* [Exercise objective]: Once the line with "mirror ftp.ncbi.nlm.nih.gov/pubchem/Compound/CURRENT-Full/SDF to" is found in the entries below, repeat that line and every one after it exactly, ending at the last.

=== Records for the task ===

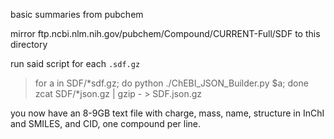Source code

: basic summaries from pubchem

mirror ftp.ncbi.nlm.nih.gov/pubchem/Compound/CURRENT-Full/SDF to this directory

run said script for each `.sdf.gz`

 > for a in SDF/*sdf.gz; do python ./ChEBI_JSON_Builder.py $a; done
 > zcat SDF/*json.gz | gzip - > SDF.json.gz

you now have an 8-9GB text file with charge, mass, name, structure in InChI and SMILES, and CID, one compound per line.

===

* [Worked solution]:
mirror ftp.ncbi.nlm.nih.gov/pubchem/Compound/CURRENT-Full/SDF to this directory

run said script for each `.sdf.gz`

 > for a in SDF/*sdf.gz; do python ./ChEBI_JSON_Builder.py $a; done
 > zcat SDF/*json.gz | gzip - > SDF.json.gz

you now have an 8-9GB text file with charge, mass, name, structure in InChI and SMILES, and CID, one compound per line.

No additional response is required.